The morphological richness of a language refers to the extent to which it employs morphological processes in its grammar. Morphological richness can be measured in various ways, including the number of possible inflectional and derivational modifications of words, the average number of morphemes per word, and how transparently these morphemes correspond to grammatical or semantic distinctions.

Languages can be situated along a continuum of morphological richness. Morphologically poor (or weak) languages such as Mandarin, Haitian Creole, and English use morphology relatively sparingly, with much of their grammatical structure expressed at the phrase or sentence level.
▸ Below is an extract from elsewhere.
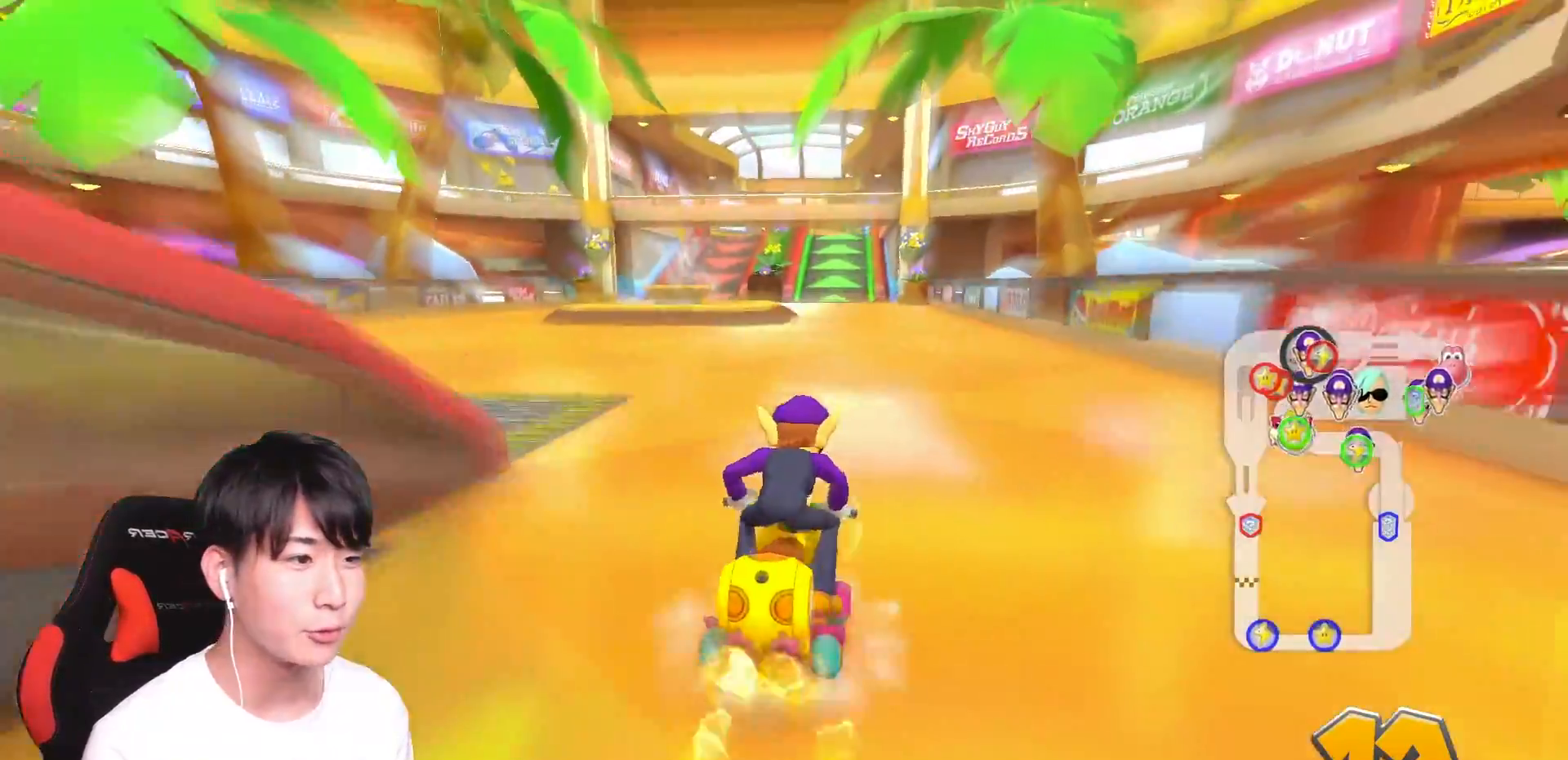
{"buttons": ["A"], "left_stick": "left", "right_stick": "center", "events": [[34, "left_stick", "left"], [100, "L1", "down"], [201, "L1", "up"], [284, "left_stick", "right"], [451, "left_stick", "left"]]}
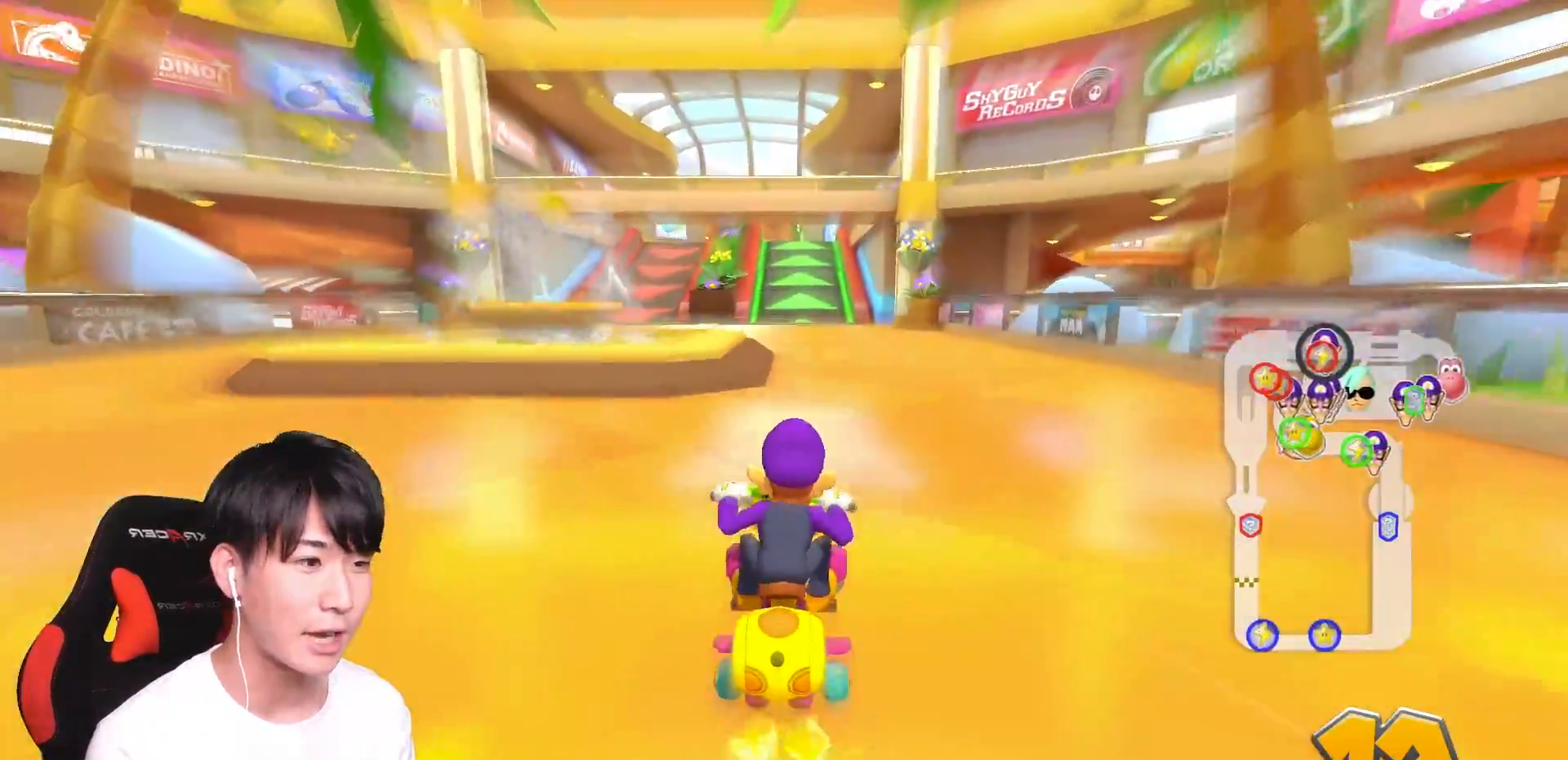
{"buttons": ["A"], "left_stick": "center", "right_stick": "center", "events": [[200, "left_stick", "right"], [317, "R1", "down"], [400, "left_stick", "center"], [467, "R1", "up"]]}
Morphologically rich languages such as Chukchi, Navajo, and German encode a large portion of their grammatical information within individual words.

In natural language processing (NLP), morphologically rich languages are often treated as a special class that requires tailored computational approaches. Because they exhibit extensive inflectional variation and complex word formation, they pose challenges for parsing, part-of-speech tagging, and other language technologies.